[Dataset entries]
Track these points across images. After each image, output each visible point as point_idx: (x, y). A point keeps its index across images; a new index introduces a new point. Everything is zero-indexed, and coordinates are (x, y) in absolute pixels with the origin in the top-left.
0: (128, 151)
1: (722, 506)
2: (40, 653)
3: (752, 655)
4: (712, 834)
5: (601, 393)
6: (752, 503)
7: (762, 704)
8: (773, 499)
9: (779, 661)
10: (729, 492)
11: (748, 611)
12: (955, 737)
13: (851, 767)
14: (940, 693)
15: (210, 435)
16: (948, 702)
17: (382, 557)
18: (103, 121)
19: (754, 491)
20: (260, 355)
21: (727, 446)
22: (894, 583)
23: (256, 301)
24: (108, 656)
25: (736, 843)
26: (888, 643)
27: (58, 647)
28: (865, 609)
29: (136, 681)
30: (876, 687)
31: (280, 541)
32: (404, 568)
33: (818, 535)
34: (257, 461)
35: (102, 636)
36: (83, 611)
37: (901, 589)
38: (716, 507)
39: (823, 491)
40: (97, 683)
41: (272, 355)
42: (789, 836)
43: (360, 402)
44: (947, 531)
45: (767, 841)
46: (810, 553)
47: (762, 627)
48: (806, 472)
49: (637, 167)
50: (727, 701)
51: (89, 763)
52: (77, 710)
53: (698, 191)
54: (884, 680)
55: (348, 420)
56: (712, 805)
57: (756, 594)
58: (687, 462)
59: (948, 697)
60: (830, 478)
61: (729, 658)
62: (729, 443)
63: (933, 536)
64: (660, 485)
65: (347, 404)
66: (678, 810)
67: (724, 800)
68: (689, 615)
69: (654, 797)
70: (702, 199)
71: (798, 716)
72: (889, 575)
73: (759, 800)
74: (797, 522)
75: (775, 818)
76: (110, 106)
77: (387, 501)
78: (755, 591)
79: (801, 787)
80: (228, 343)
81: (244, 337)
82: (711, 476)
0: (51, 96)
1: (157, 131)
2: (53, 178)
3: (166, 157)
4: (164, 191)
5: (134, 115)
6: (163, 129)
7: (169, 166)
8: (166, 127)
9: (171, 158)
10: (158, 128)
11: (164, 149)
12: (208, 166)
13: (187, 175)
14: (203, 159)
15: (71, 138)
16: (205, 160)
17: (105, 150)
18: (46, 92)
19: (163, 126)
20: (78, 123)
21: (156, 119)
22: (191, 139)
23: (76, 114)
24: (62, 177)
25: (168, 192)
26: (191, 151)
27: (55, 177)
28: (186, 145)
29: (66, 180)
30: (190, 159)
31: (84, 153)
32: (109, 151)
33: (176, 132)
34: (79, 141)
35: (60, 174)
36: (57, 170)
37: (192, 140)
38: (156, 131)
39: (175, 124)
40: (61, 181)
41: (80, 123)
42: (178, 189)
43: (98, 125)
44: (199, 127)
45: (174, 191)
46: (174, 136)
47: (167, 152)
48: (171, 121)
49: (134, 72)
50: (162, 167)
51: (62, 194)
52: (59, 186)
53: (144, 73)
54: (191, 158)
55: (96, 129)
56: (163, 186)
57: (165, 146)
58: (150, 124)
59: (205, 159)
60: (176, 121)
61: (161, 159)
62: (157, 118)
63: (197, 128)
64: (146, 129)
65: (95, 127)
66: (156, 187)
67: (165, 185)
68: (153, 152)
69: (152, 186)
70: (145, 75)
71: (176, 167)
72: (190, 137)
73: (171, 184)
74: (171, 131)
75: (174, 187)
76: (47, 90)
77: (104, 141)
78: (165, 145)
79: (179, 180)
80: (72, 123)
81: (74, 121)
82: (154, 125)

> The problem
Reproduce all of the lines above, without changing a single character.

> Exercise response
Track these points across images. After each image, output each visible point as point_idx: (x, y). A point keeps its index across images; a new index introduces a new point. Everything is zero-indexed, and coordinates are (x, y) in absolute pixels with the origin in the top-left.
0: (128, 151)
1: (722, 506)
2: (40, 653)
3: (752, 655)
4: (712, 834)
5: (601, 393)
6: (752, 503)
7: (762, 704)
8: (773, 499)
9: (779, 661)
10: (729, 492)
11: (748, 611)
12: (955, 737)
13: (851, 767)
14: (940, 693)
15: (210, 435)
16: (948, 702)
17: (382, 557)
18: (103, 121)
19: (754, 491)
20: (260, 355)
21: (727, 446)
22: (894, 583)
23: (256, 301)
24: (108, 656)
25: (736, 843)
26: (888, 643)
27: (58, 647)
28: (865, 609)
29: (136, 681)
30: (876, 687)
31: (280, 541)
32: (404, 568)
33: (818, 535)
34: (257, 461)
35: (102, 636)
36: (83, 611)
37: (901, 589)
38: (716, 507)
39: (823, 491)
40: (97, 683)
41: (272, 355)
42: (789, 836)
43: (360, 402)
44: (947, 531)
45: (767, 841)
46: (810, 553)
47: (762, 627)
48: (806, 472)
49: (637, 167)
50: (727, 701)
51: (89, 763)
52: (77, 710)
53: (698, 191)
54: (884, 680)
55: (348, 420)
56: (712, 805)
57: (756, 594)
58: (687, 462)
59: (948, 697)
60: (830, 478)
61: (729, 658)
62: (729, 443)
63: (933, 536)
64: (660, 485)
65: (347, 404)
66: (678, 810)
67: (724, 800)
68: (689, 615)
69: (654, 797)
70: (702, 199)
71: (798, 716)
72: (889, 575)
73: (759, 800)
74: (797, 522)
75: (775, 818)
76: (110, 106)
77: (387, 501)
78: (755, 591)
79: (801, 787)
80: (228, 343)
81: (244, 337)
82: (711, 476)
0: (51, 96)
1: (157, 131)
2: (53, 178)
3: (166, 157)
4: (164, 191)
5: (134, 115)
6: (163, 129)
7: (169, 166)
8: (166, 127)
9: (171, 158)
10: (158, 128)
11: (164, 149)
12: (208, 166)
13: (187, 175)
14: (203, 159)
15: (71, 138)
16: (205, 160)
17: (105, 150)
18: (46, 92)
19: (163, 126)
20: (78, 123)
21: (156, 119)
22: (191, 139)
23: (76, 114)
24: (62, 177)
25: (168, 192)
26: (191, 151)
27: (55, 177)
28: (186, 145)
29: (66, 180)
30: (190, 159)
31: (84, 153)
32: (109, 151)
33: (176, 132)
34: (79, 141)
35: (60, 174)
36: (57, 170)
37: (192, 140)
38: (156, 131)
39: (175, 124)
40: (61, 181)
41: (80, 123)
42: (178, 189)
43: (98, 125)
44: (199, 127)
45: (174, 191)
46: (174, 136)
47: (167, 152)
48: (171, 121)
49: (134, 72)
50: (162, 167)
51: (62, 194)
52: (59, 186)
53: (144, 73)
54: (191, 158)
55: (96, 129)
56: (163, 186)
57: (165, 146)
58: (150, 124)
59: (205, 159)
60: (176, 121)
61: (161, 159)
62: (157, 118)
63: (197, 128)
64: (146, 129)
65: (95, 127)
66: (156, 187)
67: (165, 185)
68: (153, 152)
69: (152, 186)
70: (145, 75)
71: (176, 167)
72: (190, 137)
73: (171, 184)
74: (171, 131)
75: (174, 187)
76: (47, 90)
77: (104, 141)
78: (165, 145)
79: (179, 180)
80: (72, 123)
81: (74, 121)
82: (154, 125)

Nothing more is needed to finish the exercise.